The Internet Archive has plans, too. Nothing that appears on the Internet ever really goes away (a lesson some have learned the hard way) and the Internet Archive is part of the preservation process.

Yahoo! announced that it will close the site on October 26, 2009, steering users towards their paid service instead. We have been archiving GeoCities sites for years in our crawls, but, as goes with the territory of being web archivists, we want to make sure to gather as many of the pages as possible before the looming end of an era, 10-26-2009. If you have a page with GeoCities or are a fan of a particular page, please use our special collections page to ensure its preservation. Additionally, please refer to another independent project, the Archive Team, who is working to save cultural information that may be lost with the site closing. Yahoo! is also offering valuable advice at their help center.

Free web hosting sites are common now. Blogs are free. Social networks such as Ning are free. Companies like Weebly offer free site building tools and free hosting. MySpace, Facebook, Twitter: the list of free goes on and on. After 15 years of being free, Geocities is finally saying free doesn't work. Free isn't sustainable. Is this an omen, a warning that Blogger and Wordpress and My Space and Facebook should heed?

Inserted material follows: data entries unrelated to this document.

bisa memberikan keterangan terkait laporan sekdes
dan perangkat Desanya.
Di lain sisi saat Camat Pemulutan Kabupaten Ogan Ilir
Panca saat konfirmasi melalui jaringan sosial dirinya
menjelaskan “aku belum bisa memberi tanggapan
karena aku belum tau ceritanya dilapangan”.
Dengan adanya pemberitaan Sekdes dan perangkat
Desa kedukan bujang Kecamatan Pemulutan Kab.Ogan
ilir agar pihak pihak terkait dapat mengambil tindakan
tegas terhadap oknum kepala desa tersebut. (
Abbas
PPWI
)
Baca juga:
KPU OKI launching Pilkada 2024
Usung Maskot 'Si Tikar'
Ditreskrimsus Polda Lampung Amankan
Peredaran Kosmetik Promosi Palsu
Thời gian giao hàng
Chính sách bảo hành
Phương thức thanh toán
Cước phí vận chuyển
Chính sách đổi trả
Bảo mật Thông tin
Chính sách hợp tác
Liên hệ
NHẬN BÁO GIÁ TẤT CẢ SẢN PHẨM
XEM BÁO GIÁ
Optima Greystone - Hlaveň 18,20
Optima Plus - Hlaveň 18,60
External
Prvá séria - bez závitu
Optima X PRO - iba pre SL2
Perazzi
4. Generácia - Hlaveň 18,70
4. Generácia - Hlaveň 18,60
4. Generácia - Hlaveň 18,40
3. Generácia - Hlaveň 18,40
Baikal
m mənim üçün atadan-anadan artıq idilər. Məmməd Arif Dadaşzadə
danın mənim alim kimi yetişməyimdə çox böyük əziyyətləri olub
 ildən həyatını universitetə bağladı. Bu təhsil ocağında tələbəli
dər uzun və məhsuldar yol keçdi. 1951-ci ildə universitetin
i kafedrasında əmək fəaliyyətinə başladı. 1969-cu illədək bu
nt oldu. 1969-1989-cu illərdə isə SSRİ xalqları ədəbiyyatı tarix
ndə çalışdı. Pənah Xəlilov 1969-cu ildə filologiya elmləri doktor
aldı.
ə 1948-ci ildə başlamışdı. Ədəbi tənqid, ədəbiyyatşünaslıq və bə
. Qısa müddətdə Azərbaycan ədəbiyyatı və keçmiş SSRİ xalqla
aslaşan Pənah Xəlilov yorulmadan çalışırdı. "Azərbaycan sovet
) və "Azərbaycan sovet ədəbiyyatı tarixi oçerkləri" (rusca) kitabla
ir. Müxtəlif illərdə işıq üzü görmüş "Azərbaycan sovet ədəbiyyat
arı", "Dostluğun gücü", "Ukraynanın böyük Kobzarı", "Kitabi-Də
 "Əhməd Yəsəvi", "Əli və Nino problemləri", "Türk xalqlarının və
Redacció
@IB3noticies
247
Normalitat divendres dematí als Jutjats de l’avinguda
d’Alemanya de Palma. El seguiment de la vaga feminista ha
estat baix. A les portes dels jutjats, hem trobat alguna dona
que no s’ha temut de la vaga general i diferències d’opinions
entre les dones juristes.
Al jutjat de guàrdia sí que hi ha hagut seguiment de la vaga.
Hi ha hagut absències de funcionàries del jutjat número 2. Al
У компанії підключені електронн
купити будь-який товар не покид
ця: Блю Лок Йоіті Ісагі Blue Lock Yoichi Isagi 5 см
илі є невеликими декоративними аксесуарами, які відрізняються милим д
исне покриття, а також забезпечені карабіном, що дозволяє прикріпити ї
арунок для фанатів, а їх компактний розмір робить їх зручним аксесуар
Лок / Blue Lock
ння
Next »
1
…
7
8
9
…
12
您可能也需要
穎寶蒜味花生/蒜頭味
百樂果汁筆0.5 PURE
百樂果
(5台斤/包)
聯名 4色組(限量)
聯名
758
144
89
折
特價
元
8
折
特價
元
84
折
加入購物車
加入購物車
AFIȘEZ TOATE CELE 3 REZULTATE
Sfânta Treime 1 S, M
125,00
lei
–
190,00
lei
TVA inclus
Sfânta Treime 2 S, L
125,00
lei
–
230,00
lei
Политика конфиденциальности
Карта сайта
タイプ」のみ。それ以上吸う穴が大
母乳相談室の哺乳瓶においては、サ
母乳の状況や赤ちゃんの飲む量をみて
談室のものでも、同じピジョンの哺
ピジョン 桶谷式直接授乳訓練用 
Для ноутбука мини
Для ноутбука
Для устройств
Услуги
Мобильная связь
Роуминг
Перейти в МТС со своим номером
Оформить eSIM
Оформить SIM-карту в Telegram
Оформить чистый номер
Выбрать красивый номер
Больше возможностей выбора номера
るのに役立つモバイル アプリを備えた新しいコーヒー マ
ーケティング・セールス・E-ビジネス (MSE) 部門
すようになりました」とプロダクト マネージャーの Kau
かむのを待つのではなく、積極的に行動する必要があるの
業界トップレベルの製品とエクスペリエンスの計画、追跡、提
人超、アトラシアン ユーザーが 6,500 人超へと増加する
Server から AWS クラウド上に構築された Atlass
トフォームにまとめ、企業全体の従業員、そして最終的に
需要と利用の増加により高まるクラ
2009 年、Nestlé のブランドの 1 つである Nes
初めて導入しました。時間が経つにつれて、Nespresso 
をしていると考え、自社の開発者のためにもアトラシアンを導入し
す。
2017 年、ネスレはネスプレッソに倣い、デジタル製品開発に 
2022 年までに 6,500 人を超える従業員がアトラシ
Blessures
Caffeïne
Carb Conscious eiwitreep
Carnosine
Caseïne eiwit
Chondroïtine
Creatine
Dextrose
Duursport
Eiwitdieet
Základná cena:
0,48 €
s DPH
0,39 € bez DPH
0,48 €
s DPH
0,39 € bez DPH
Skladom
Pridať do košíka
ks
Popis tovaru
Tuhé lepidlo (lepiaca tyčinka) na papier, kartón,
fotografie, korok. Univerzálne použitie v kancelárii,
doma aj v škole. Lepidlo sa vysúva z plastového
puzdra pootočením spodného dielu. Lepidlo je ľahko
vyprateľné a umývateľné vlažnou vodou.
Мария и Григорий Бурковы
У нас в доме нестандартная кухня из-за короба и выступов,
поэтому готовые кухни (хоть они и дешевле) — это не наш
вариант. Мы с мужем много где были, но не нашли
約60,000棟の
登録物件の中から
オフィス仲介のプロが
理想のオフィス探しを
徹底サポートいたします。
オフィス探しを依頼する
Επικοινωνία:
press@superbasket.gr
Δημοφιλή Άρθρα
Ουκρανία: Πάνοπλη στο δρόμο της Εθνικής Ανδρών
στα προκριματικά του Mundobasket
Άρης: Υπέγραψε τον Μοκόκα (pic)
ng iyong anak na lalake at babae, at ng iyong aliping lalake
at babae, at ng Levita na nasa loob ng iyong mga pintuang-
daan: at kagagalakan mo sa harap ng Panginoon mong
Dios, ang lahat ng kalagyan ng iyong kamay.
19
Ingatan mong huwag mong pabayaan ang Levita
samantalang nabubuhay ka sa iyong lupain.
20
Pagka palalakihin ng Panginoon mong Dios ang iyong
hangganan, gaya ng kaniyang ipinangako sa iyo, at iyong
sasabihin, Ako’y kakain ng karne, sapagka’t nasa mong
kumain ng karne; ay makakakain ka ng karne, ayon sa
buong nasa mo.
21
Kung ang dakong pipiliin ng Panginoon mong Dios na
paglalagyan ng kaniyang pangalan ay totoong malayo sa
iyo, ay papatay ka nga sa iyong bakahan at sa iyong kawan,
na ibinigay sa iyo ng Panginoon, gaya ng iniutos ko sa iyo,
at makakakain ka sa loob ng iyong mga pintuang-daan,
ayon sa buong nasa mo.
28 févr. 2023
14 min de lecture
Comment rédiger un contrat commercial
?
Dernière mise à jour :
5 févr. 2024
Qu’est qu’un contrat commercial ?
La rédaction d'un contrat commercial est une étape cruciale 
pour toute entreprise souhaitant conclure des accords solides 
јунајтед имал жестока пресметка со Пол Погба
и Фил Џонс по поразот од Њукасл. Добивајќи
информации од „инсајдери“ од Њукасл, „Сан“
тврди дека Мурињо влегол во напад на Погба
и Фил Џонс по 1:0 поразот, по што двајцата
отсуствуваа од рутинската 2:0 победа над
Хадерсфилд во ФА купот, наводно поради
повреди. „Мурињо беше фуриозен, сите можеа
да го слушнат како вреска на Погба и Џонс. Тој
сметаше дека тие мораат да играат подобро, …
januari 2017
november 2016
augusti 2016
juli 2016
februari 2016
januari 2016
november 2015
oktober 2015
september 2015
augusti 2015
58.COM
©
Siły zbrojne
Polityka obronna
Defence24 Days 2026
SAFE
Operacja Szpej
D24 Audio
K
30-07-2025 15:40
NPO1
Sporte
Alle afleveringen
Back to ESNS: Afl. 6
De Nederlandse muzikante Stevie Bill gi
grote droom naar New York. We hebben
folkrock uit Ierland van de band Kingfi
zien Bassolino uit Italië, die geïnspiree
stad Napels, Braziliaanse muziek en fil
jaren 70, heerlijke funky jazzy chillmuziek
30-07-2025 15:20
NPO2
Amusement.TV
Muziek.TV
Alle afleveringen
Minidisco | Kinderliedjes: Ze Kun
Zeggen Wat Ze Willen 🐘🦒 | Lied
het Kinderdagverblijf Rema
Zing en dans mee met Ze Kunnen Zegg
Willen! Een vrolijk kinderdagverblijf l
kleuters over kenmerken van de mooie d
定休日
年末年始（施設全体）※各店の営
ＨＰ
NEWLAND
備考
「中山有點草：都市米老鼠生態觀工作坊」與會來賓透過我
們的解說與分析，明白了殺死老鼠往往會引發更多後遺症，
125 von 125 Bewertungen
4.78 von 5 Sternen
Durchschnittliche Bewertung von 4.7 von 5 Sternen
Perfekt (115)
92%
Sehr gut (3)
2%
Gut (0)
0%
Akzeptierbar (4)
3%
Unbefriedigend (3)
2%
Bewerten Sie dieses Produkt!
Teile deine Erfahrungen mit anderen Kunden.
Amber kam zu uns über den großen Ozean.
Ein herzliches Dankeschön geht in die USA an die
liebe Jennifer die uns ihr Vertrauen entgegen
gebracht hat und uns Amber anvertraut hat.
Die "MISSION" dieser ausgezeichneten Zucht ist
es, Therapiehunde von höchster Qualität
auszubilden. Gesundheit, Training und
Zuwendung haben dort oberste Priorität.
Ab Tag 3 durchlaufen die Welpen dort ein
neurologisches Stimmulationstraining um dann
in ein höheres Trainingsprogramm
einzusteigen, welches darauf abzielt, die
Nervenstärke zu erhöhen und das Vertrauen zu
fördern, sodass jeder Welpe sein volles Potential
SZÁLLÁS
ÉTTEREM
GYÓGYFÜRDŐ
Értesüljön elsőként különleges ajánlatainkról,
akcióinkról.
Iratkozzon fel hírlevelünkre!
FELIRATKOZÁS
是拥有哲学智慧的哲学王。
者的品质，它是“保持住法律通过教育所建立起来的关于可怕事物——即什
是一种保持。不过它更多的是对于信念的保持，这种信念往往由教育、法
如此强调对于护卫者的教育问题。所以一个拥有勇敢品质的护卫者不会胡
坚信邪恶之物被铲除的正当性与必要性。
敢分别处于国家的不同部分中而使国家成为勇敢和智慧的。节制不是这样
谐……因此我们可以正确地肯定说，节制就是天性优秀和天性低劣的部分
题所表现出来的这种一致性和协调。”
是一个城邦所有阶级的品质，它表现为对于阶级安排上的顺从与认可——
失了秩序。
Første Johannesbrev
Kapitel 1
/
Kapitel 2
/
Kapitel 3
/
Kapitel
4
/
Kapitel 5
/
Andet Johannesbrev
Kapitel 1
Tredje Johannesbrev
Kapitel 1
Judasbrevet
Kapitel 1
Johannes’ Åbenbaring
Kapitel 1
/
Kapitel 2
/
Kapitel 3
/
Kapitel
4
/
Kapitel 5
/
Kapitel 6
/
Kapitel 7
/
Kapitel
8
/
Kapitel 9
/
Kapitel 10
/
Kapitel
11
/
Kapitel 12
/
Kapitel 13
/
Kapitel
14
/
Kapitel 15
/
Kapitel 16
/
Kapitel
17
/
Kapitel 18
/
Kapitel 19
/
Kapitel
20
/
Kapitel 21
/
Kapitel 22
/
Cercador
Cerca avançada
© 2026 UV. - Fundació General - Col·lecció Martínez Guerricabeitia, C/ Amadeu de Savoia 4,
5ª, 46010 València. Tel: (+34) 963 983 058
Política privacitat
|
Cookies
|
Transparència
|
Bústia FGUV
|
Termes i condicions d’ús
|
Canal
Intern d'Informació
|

Geocities tried the same model that Facebook and other free services use now. Advertising. It wasn't enough. It isn't proving to be enough for former print media giants to survive online, either. Internet users continue to demand free. Sites struggle to find a way to provide free and succeed. The Internet has evolved exponentially in the last 15 years, but free hasn't. We keep searching for a way to make free succeed. Will free evolve or is it an endangered species?

--
Virginia DeBolt

BlogHer Technology Contributing Editor
| Web Teacher
| First 50 Words

Comments

 

Exactly.

I think the new cliche is not "if you can design a better mousetrap" its "how can we make "free" work online?"

And I also think its the wrong question. I'm not sure what is wrong with it, but I have a feeling that the investigation should start with "what attracts people to these spaces apart from that its free".

 

 

 

Really good point

You make a really good point. What attracts people, indeed.

Virginia DeBolt

BlogHer Technology CE | Web Teacher | First 50 Words

 

I had a geocities page

But I honestly couldn't tell you what it was or what my user name was. I just sort of assumed that it died years ago. My content there could die and I'd be happy with it. lol

Sassymonkey and Sassymonkey Reads.

 

I had an account

too, because I used it with my students and described it in my books. But I don't have any idea what it was either, exactly as you said.